*Görevler ve alıştırmalar:*
• 1. Kadıköy röportajında “Kaan Çaydamlı: Temel metinlerden” ifadesinden başlayıp “istediysek onu bastık!” ifadesine kadar uzanan her şeyi hiç değiştirmeden döndür.
• 2. Kaybedenler Kulübü röportajını kaldığı yerden sürdür.

*Kaynak metin:*
::::::::

Kaybedenler Kulübü: Bir Kadıköy Röportajı

0
1454

“neye inanırsan inan, bunları okumazsan eksiksin yahu! bunları şimdi bilmezsen, sonra keşfetmeye çalışmak zorunda kalırsın…”

Sinan: Bütün bunların, bunca çabanın, riskin karşılığını bulduğunu düşünüyor musunuz?
Kaan Çaydamlı:
 Böyle bir soru yok! Bunu düşünerek hareket ediyorsak, edemeyiz zaten…
Mehmet Öztekin: Filme de koyduğumuz şeyle bir örnek vereyim sana. İki tane örnek yaşadım ben… Altıkırkbeş’te bir  Cortazar‘ın “Açıklayıcı Bilgiler El Kitabı”ı basıldığında…
Kaan Çaydamlı: Yıllar önce…

Mehmet Öztekin: Çok uzun zaman önce…  Cortazarın daha c’si geçmiyor Türkçe’de… O güne kadar kimse Cortazar ismini anmış değil. Yayınlandığı dönem için sert bir metin. Hele Türk okuyucusu için… Düşünüyorum da, okunması mümkün değil…
Ulvi: Hala öyle…
Mehmet Öztekin:
 Tabii… Onu bastık ve “matbaadan gelen kitap yığını karşısında sigara içeriz” geyiği olmuştu… Otranto Şatosu için olmuştu bir de… Kubin’in “Diğer Taraf”ı için de olmuştu ki zaten “gözden kaçanlar- göze kaçanlar” diye bir parti de yapmıştık Kubin için… Kaan’ın “önemli metinler basmamız lazım” takıntısı vardı o zaman… Hayretle karşılıyordum. Dört yüz tane sattı Alfred Kubin! Diğer Taraf müthiş bir metindir ya?… (Kahkahalar)
Kaan Çaydamlı: Temel metinlerden biridir! Onu okumadan bu çocuklar nasıl hayal kurabilirler anlamıyorum!
Sinan: Militan bir yanın var… Özgürlük militanlığı! Biliyorsun ki “bunu okumaları lazım”! Yahu niye okuması lazım? “E okuması lazım abi! Çünkü başka türlü olmaz!” diyorsun…
Kaan Çaydamlı:
 E ama kriter biziz işte oğlum! Kriter biziz burada! Hep dediğim gibi, neyi okumak istediysek onu bastık!

::::::::

*Çıkarılan malzeme:*
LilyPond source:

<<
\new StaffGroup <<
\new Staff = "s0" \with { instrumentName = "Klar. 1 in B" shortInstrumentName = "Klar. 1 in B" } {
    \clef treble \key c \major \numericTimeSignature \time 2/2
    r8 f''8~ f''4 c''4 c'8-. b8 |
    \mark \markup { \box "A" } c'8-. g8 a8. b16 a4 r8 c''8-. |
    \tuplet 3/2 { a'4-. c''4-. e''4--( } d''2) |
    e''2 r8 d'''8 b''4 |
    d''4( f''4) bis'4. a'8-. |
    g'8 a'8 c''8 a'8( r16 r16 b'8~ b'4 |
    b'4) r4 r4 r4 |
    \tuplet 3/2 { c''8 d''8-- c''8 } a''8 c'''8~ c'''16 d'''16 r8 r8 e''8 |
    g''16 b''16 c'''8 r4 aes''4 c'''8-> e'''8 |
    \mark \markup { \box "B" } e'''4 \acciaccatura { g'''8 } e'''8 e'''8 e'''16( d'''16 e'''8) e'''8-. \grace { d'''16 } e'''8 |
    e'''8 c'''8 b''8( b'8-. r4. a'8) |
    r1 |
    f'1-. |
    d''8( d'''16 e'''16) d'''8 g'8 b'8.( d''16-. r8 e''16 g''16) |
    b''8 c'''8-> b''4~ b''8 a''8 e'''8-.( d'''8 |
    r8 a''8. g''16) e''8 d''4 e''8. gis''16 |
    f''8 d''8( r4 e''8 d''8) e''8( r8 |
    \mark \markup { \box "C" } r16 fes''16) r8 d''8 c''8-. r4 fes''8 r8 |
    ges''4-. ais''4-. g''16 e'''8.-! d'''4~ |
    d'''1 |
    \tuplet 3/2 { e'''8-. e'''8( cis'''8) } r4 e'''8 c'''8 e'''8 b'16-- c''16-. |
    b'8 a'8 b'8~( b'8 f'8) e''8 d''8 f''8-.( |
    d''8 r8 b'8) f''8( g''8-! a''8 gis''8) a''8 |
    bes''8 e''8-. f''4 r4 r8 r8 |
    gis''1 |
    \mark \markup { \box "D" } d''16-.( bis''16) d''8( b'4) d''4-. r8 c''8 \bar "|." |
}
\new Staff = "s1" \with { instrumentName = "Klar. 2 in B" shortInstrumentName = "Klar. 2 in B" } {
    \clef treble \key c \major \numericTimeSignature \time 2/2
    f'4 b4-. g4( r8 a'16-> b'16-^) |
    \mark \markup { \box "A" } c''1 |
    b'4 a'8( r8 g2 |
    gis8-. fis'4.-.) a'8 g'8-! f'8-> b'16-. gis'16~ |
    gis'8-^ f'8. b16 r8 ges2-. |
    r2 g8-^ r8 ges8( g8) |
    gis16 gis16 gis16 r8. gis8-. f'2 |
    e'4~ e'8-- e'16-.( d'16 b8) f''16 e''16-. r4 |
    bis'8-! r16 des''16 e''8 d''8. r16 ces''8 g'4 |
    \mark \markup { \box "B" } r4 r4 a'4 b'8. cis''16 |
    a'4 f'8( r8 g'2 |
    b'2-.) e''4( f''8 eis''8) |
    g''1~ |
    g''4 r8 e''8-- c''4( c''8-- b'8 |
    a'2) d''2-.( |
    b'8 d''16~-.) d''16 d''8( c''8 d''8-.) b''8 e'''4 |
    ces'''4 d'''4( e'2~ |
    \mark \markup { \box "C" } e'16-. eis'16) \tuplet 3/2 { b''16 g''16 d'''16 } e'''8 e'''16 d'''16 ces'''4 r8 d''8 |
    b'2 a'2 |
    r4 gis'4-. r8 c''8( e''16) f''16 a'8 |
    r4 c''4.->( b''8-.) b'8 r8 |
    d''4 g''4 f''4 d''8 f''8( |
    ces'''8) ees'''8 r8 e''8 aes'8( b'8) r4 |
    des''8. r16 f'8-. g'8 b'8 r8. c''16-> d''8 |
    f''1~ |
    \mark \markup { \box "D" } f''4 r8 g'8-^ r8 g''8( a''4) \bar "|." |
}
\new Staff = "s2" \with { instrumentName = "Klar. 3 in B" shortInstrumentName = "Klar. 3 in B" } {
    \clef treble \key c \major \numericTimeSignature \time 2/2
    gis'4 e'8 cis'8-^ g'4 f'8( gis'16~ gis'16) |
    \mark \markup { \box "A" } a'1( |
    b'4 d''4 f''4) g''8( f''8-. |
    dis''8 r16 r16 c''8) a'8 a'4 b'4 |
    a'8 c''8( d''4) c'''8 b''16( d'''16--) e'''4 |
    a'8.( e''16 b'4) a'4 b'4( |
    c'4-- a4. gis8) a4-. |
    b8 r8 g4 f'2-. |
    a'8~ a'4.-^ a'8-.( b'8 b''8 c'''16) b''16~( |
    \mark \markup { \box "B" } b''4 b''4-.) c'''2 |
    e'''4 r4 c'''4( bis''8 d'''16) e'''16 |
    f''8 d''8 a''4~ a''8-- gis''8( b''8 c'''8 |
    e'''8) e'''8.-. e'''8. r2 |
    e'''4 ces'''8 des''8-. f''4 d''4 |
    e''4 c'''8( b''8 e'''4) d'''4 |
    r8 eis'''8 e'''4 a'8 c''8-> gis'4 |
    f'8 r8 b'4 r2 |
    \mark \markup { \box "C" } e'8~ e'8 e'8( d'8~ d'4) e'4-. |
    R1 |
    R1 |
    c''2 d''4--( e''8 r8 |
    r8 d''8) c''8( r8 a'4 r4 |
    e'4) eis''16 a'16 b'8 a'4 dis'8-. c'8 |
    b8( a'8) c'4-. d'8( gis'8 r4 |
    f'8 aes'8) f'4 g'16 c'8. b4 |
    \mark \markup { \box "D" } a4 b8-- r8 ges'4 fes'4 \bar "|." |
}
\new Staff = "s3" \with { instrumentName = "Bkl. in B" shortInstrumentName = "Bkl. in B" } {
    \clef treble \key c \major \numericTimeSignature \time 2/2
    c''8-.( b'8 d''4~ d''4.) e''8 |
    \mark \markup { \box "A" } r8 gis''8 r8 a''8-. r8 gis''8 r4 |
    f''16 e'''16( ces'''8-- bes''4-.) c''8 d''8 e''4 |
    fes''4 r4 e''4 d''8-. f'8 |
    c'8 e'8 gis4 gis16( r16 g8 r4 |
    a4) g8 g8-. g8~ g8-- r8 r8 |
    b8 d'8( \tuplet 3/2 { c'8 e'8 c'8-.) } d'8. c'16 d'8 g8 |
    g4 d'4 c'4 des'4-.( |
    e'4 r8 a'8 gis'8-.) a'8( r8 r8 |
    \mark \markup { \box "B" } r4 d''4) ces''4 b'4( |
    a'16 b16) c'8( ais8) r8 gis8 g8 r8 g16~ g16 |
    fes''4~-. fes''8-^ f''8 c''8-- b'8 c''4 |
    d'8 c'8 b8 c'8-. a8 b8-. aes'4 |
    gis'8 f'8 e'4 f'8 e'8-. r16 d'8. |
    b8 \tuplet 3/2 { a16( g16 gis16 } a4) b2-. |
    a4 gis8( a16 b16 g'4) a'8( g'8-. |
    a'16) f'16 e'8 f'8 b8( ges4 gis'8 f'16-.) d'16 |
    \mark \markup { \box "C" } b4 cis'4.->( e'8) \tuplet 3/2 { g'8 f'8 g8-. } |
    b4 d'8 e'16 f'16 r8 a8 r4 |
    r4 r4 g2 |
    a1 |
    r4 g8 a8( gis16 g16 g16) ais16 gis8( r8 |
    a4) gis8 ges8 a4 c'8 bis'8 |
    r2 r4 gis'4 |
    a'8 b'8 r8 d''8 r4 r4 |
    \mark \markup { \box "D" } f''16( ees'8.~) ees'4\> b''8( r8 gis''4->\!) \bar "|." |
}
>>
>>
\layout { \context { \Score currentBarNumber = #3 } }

::::::::

*Görev çıktıları:*
• 1.
Kaan Çaydamlı: Temel metinlerden biridir! Onu okumadan bu çocuklar nasıl hayal kurabilirler anlamıyorum!
Sinan: Militan bir yanın var… Özgürlük militanlığı! Biliyorsun ki “bunu okumaları lazım”! Yahu niye okuması lazım? “E okuması lazım abi! Çünkü başka türlü olmaz!” diyorsun…
Kaan Çaydamlı:
 E ama kriter biziz işte oğlum! Kriter biziz burada! Hep dediğim gibi, neyi okumak istediysek onu bastık!

• 2.
Mehmet Öztekin: Enteresan tabii… Hani bütün bunlar tamam, bunlar sert metinler, iyi metinler…  Ama mesela Otranto Şatosu iyi bir metin değil… Ama özel bir metin… Gotik edebiyatın ilk metni…  Şimdi lafa baksana, gotik edebiyatın ilk metni demek ne demek yahu?
Kaan Çaydamlı: Şu da önemli tabii… Gotik edebiyat nedir? Devrim yahu o tarihte öyle bir şey yazmak!
Mehmet Öztekin: Adam diyor ki kötü metin, ama basmamız lazım yani…
Sinan: Abi riske giriyorsun? Ticari olarak riske giriyorsun?
Mehmet Öztekin:
 Riske falan girmiyorsun abi! Direkt uçurumdan atlıyorsun! Yani risk bile yok! (Kahkahalar) Batmak konusunda risk yok!
Sinan: Üstelik mahkemelerde sürünmek! Ne adına yahu? Neymiş, mutlaka okumaları lazımmış!
Kaan Çaydamlı:
 Ya işte bu soruyu sorduğun anda yapamazsın diyorum!
Sinan: Abi ben sana bu soruyu soracağım, sen de bunu bana açıklayacaksın… Ne adına?
Kaan Çaydamlı: Elimde değil oğlum ya! Ne yapayım? (Kahkahalar)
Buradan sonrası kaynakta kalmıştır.